**TASK DETAILS**
With the pictures left out, restate every entry word for word.
(GIVEN INFORMATION begins)
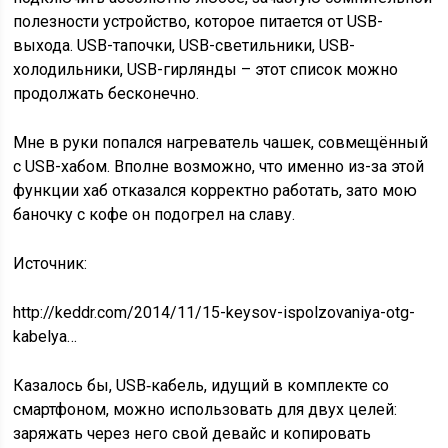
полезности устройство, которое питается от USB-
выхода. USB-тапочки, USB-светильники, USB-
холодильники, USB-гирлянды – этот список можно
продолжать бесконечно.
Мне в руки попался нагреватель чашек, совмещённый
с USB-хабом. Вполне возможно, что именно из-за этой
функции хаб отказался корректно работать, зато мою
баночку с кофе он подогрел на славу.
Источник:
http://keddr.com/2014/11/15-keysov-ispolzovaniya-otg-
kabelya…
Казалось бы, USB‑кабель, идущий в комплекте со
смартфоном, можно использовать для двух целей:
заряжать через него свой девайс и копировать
(GIVEN INFORMATION ends)
**EXERCISE SOLUTION**
полезности устройство, которое питается от USB-
выхода. USB-тапочки, USB-светильники, USB-
холодильники, USB-гирлянды – этот список можно
продолжать бесконечно.
Мне в руки попался нагреватель чашек, совмещённый
с USB-хабом. Вполне возможно, что именно из-за этой
функции хаб отказался корректно работать, зато мою
баночку с кофе он подогрел на славу.
Источник:
http://keddr.com/2014/11/15-keysov-ispolzovaniya-otg-
kabelya…
Казалось бы, USB‑кабель, идущий в комплекте со
смартфоном, можно использовать для двух целей:
заряжать через него свой девайс и копировать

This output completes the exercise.